Celebrities and environmentalist jetting off to exotic locations to talk about climate change, renewable energy, and organic food may make you feel like the modern world is killing the planet but a huge collaborative study reveals that early humans across the entire globe were ruining their environments as far back as 10,000 years ago.

Farther back, 12,000 years ago, humans were mainly foraging, meaning they didn't interact with their environments as farmers do. By 3,000 years ago, farmers were feeding nations and causing free trade in many parts of the globe.

Humans in these time periods began clearing out forests to plant food and domesticating plants and animals to make them dependent on human interaction. Early herders also changed their surroundings through land clearance and selective breeding. While these changes were at varying paces, the examples are now known to be widespread and can provide insight on how we came to degrade our relationship with the Earth and its natural resources.

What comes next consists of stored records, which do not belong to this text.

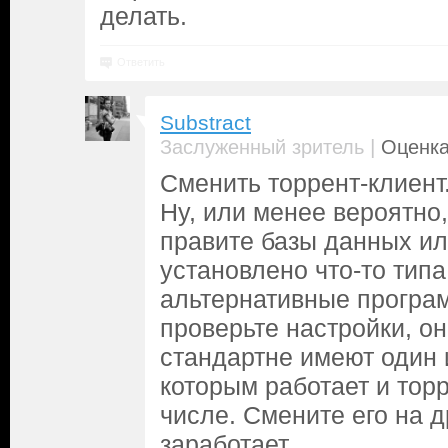
делать.
Ответить
Substract
|
Заслуженный зритель
Оценка
Сменить торрент-клиент
Ну, или менее вероятно,
правите базы данных ил
установлено что-то типа
альтернативные програм
проверьте настройки, о
стандартне имеют один и
которым работает и торр
числе. Смените его на д
заработает.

The myth of "leave no trace" in ancient cultures

The study, led by Lucas Stephens of the University of Pennsylvania, is a part of a larger project called ArchaeoGLOBE, where online surveys are used to gather information from regional experts on how land use has changed over time in 146 different areas around the world. Land use can be anything from hunting and gathering to farming to grazing animals.

And as it turns out, many of the ways ancient people used the land weren't as "leave-no-trace" as many have imagined.

A panoramic view of the Byan Zhurek valley and setting near Tasbas. Credit: Michael Frachetti/Washington University in St. Louis (2011)

"Through this crowdsourced data, we can see that there was global environmental impact by land use at least 3,000 years ago," says Gary Feinman, MacArthur Curator of Anthropology at the Field Museum and one of the study's 250 authors. "And that means that the idea of seeing human impact on the environment as a newer phenomenon is too focused on the recent past."

The results, however, are more optimistic than they seem. Now that researchers know the beginnings of environmental impact, they can use this data to study what solutions ancient civilizations used to mitigate the negative effects of deforestation, water scarcity, and more.